__Exercise__: Which of the lines below contain the word "values"? Extract each of them in full.

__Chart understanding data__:
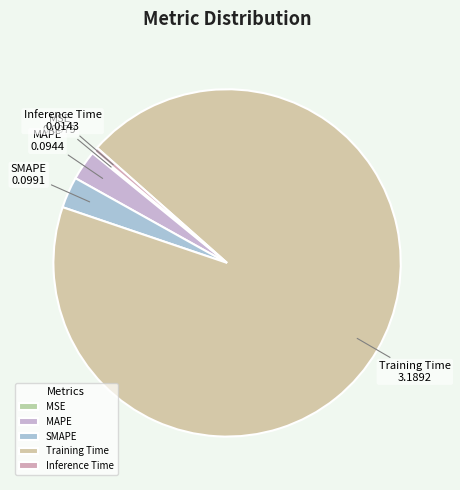

Is it true that Inference Time is 0% of the pie?

True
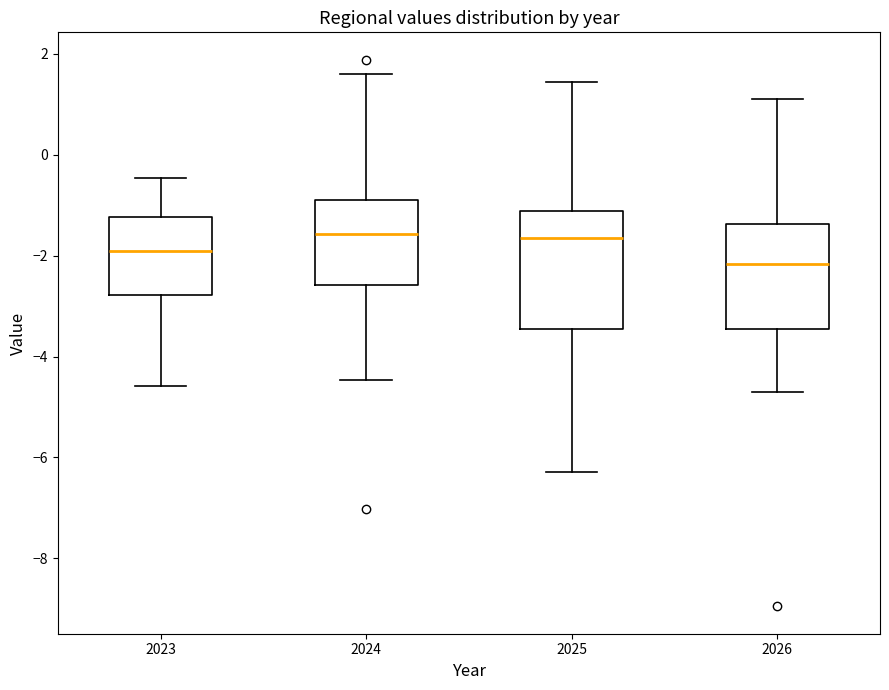

Where does the median line of the box at x = 2026 sit on the y-axis? The values are not printed on the chart, so give them approximately, as read against the axis.

-2.2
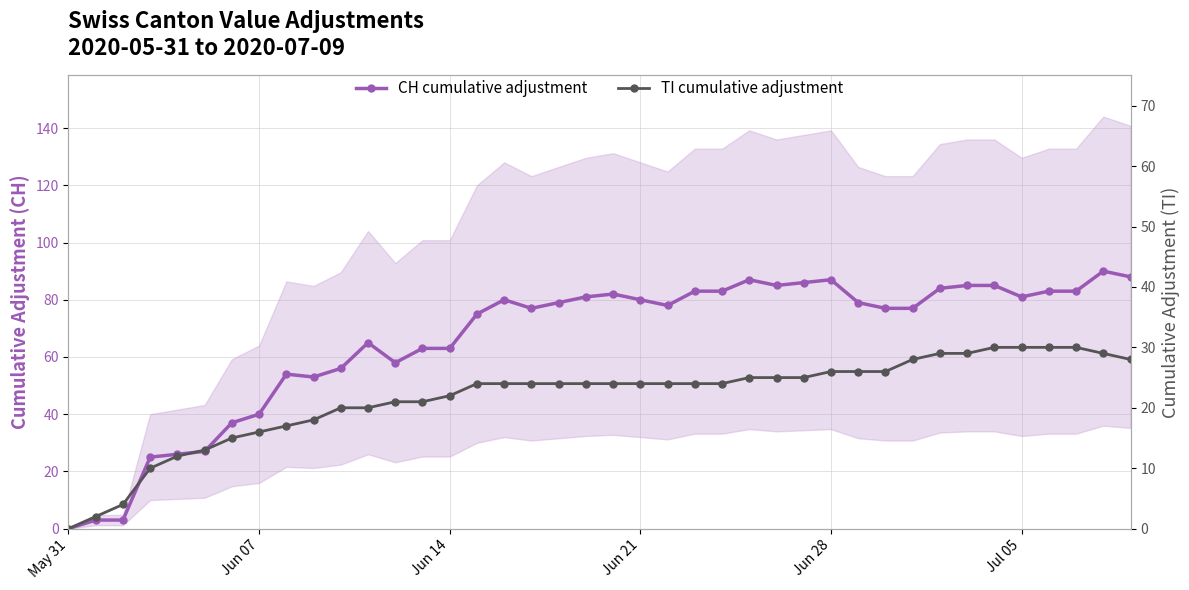

How many data points in CH cumulative adjustment are less than 79?

20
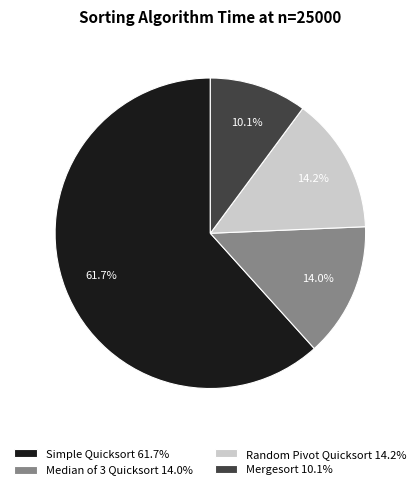

What percentage is NOT represented by Random Pivot Quicksort?

85.8%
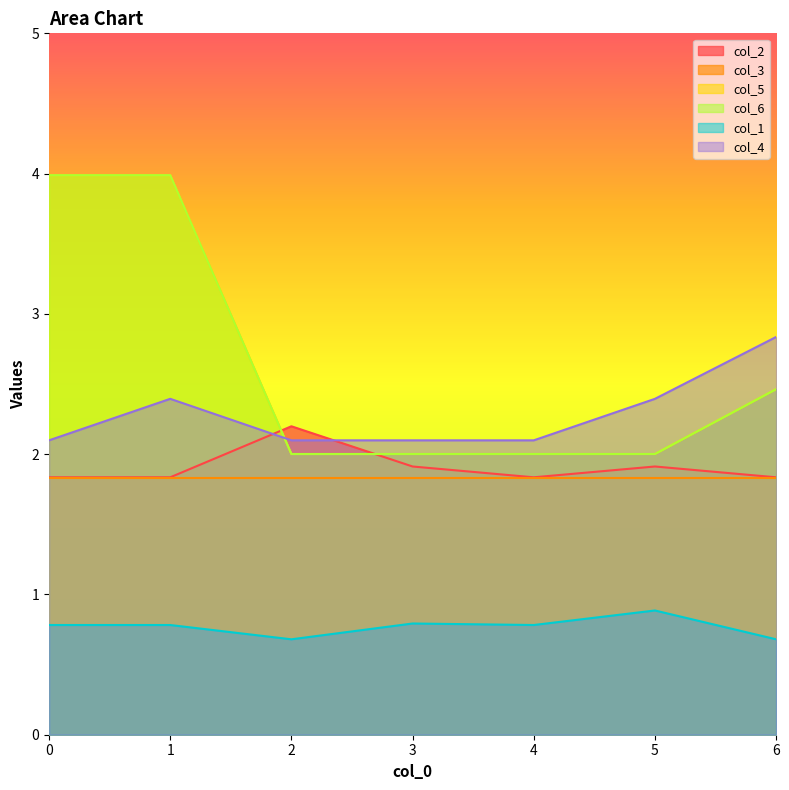

What is the sum of all col_5 values?

18.4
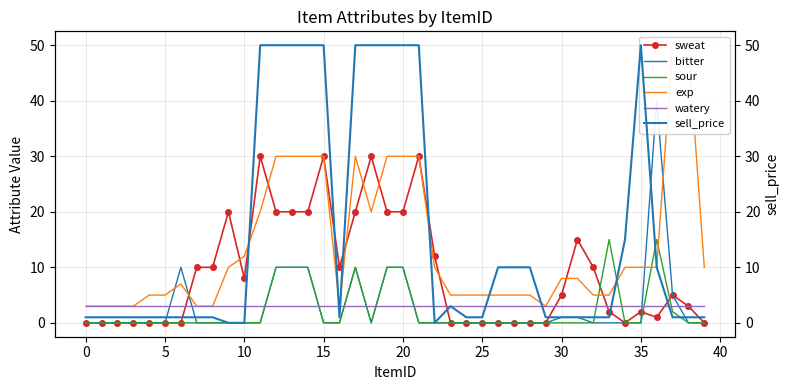

Does the chart have visible grid lines?

Yes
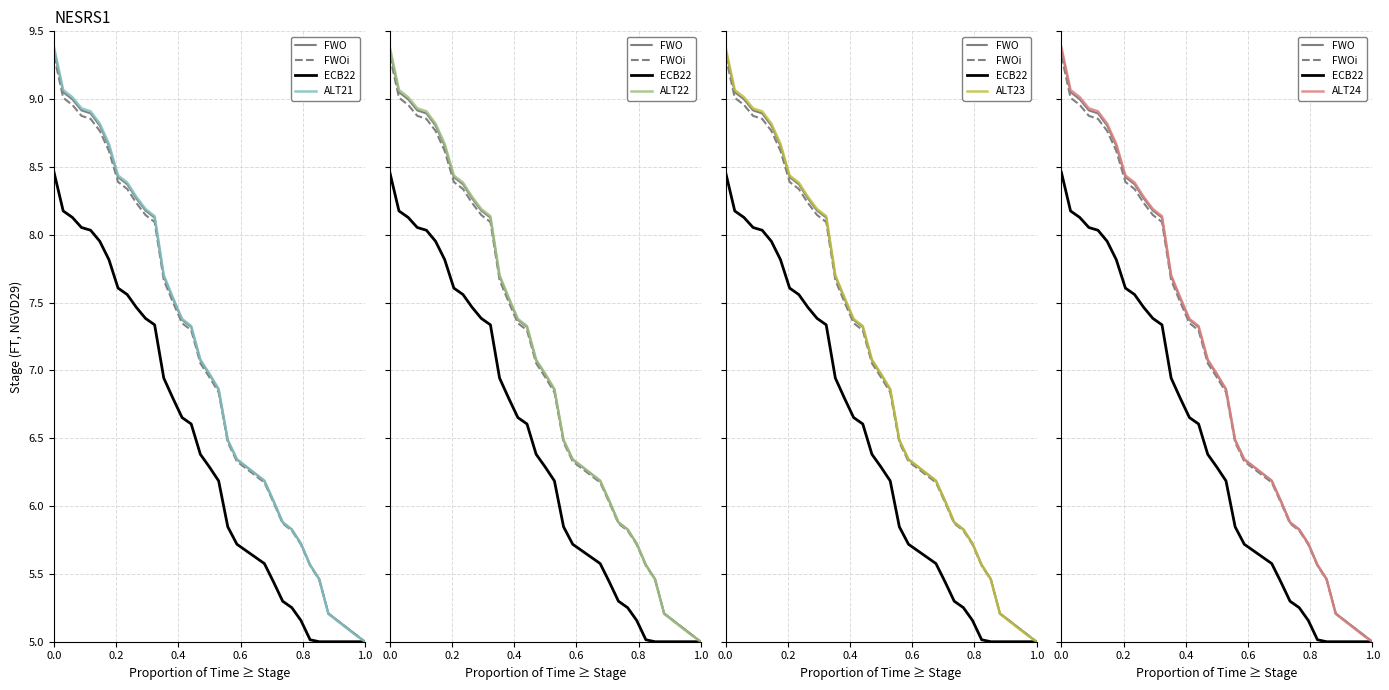

The value at 31 is 3.1. True or false?

False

__Written answer__:
Where does the median line of the box at x = 2026 sit on the y-axis? The values are not printed on the chart, so give them approximately, as read against the axis.
What is the sum of all col_5 values?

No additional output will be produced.